The all-stock transaction is valued at about $2.5 billion, or $4.3 billion with assumed debt. Berry filed paperwork with the Securities and Exchange Commission on Thursday showing that its stockholders would receive 1.25 shares in LinnCo for each Berry share.
That equates to $46.2375, or 19.8 percent more than Berry’s closing price on Wednesday. The company’s share prices jumped by roughly that amount Thursday to make up the difference.
“Today’s merger announcement with Linn Energy marks the beginning of a new, important chapter in our company’s history,” Berry CEO Robert Heinemann said in a statement. “Berry’s portfolio fits well with Linn’s structure and asset base, and the combination of the two companies will create one of the largest independent E&P companies in North America.”
“We have great respect for what the Berry management team has accomplished,” Linn CEO Mark E. Ellis said, “and (we) consider the Berry employees to be an important part of this transaction. We welcome them to Linn and believe that together, we will be positioned for great success in the future.”
The transaction was approved by both companies’ boards of directors and still awaits shareholder approval. The deal should close before June 30.
Linn has about 4.8 trillion cubic feet of natural gas equivalent. By comparison, Berry’s proved reserves include 534 billion cubic feet of natural gas and 186 million barrels of liquids (for a combined total of 275 million barrels of oil equivalent).
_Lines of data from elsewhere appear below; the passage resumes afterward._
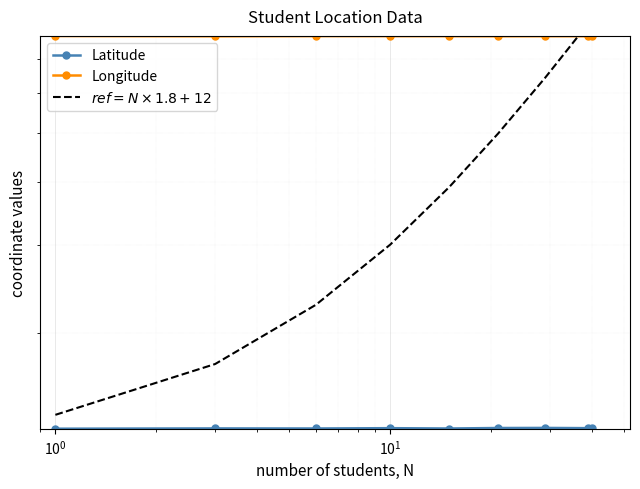

Reading left to right, extract all data points from this chart.

Latitude: 13.0	13.0	13.0	13.0	13.0	13.0	13.0	13.0	13.0
Longitude: 77.7	77.6	77.7	77.7	77.6	77.6	77.6	77.6	77.7
$ref = N \times 1.8 + 12$: 13.8	17.4	22.8	30.0	39.0	49.8	64.2	82.2	84.0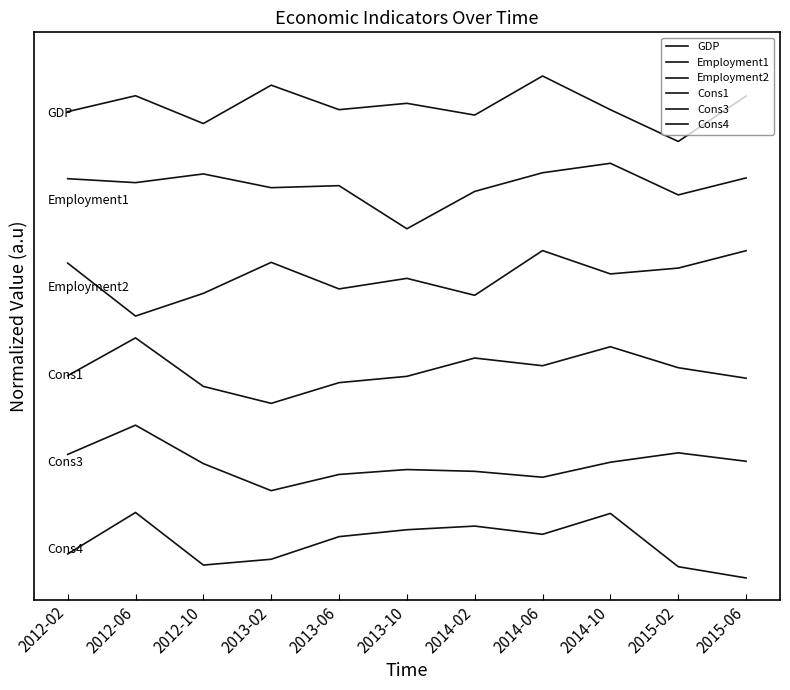

Reading right to left, extract all data points from this chart.

GDP: 1.1	1.0	1.1	1.1	1.1	1.1	1.1	1.1	1.0	1.1	1.1
Employment1: 0.9	0.9	1.0	0.9	0.9	0.8	0.9	0.9	0.9	0.9	0.9
Employment2: 0.7	0.7	0.7	0.8	0.6	0.7	0.7	0.7	0.7	0.6	0.7
Cons1: 0.5	0.5	0.5	0.5	0.5	0.5	0.4	0.4	0.4	0.6	0.5
Cons3: 0.3	0.3	0.3	0.2	0.2	0.2	0.2	0.2	0.3	0.3	0.3
Cons4: 0.0	0.0	0.1	0.1	0.1	0.1	0.1	0.0	0.0	0.1	0.1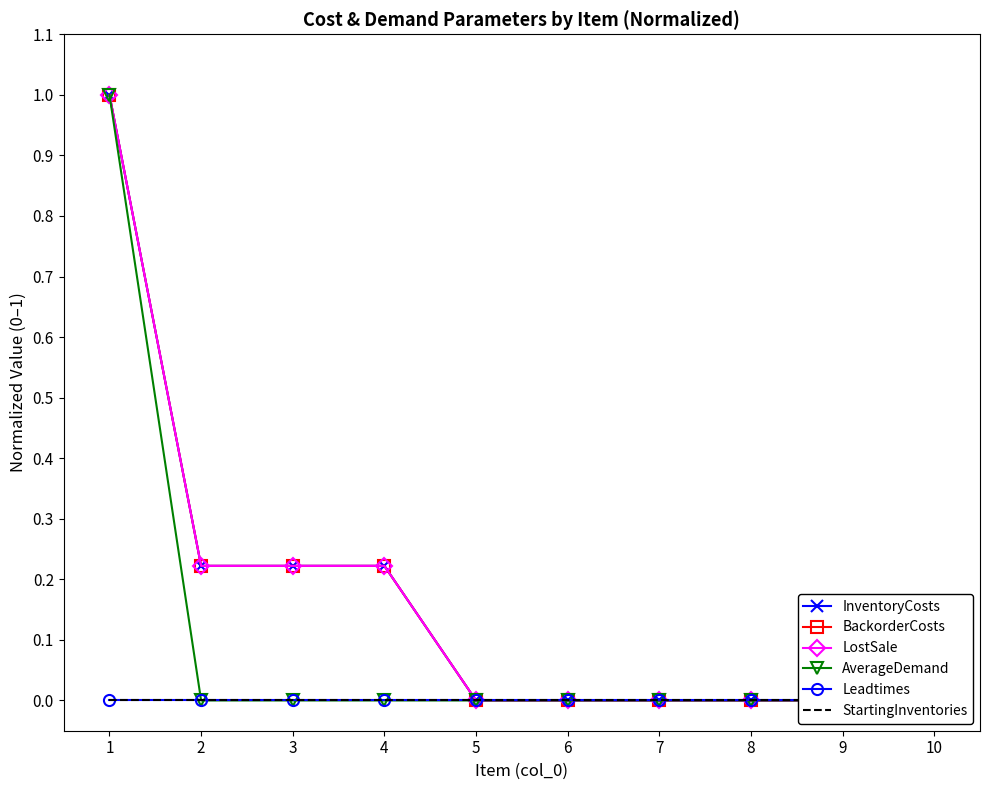

How many LostSale values are between 0 and 1?

10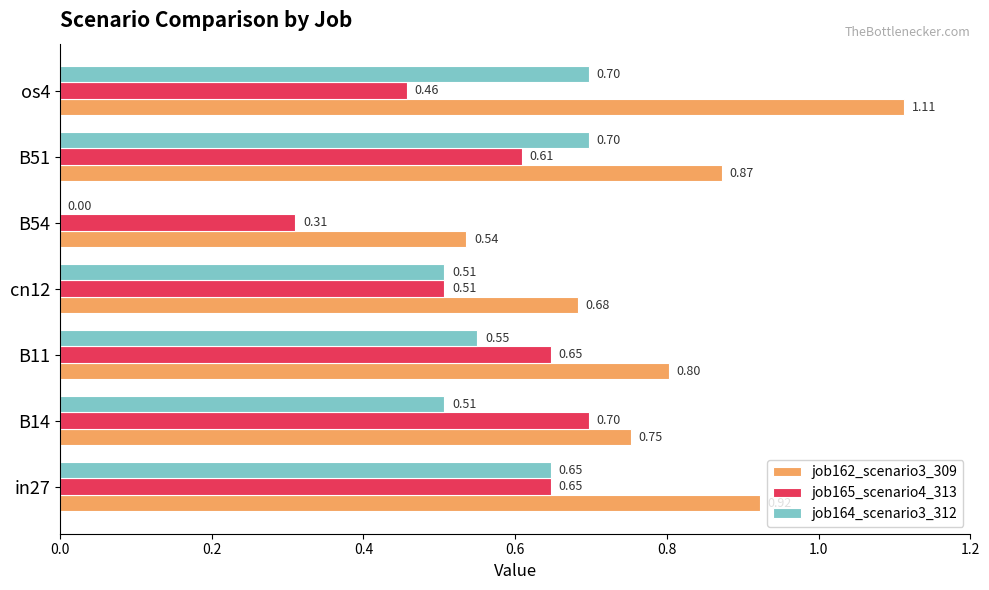

Count the job164_scenario3_312 values in the range 0 to 1.

7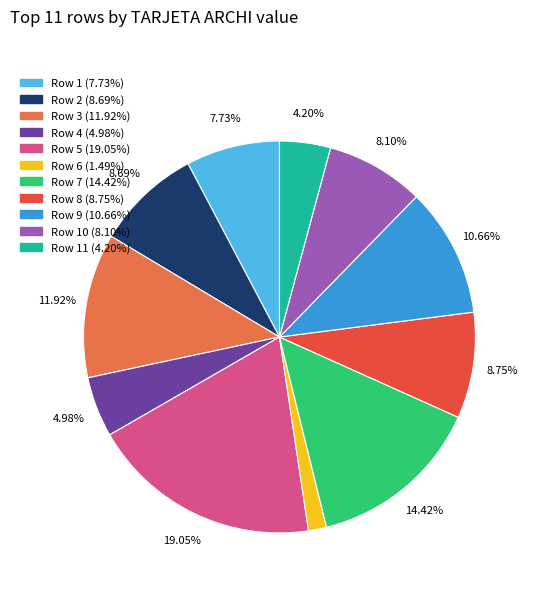

Is there any slice that represents more than half of the pie?

No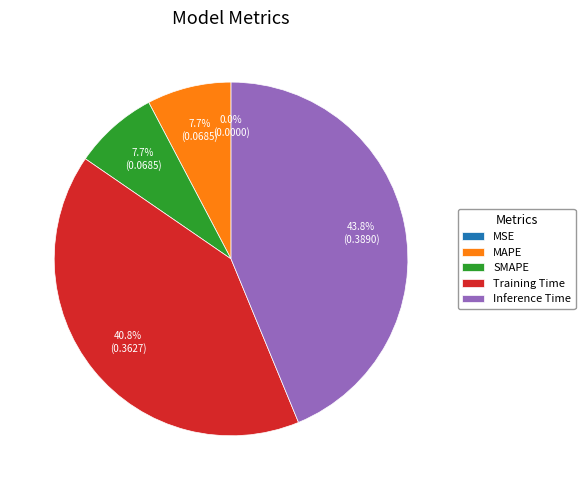

Which slice is the largest?

Inference Time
Berry traces its roots to the San Joaquin basin in 1909. It became a publicly traded company in 1987. It bought the Placerita oil field in 1999 from Aera Energy LLC, a San Joaquin Valley oil and gas company jointly owned by affiliates of Shell and ExxonMobil.
The active portion of the Placerita field (northwest of Sierra Highway between Placerita Canyon Road and Golden Valley Road) dates to 1949 when it was known as Confusion Hill during a period of competing and conflicting oil claims. Historic pumping in the broader Placerita Canyon region dates to 1899.
In 2011, Berry started flooding older wells on its Placerita property with steam in order to boost production to 2,300 barrels per day.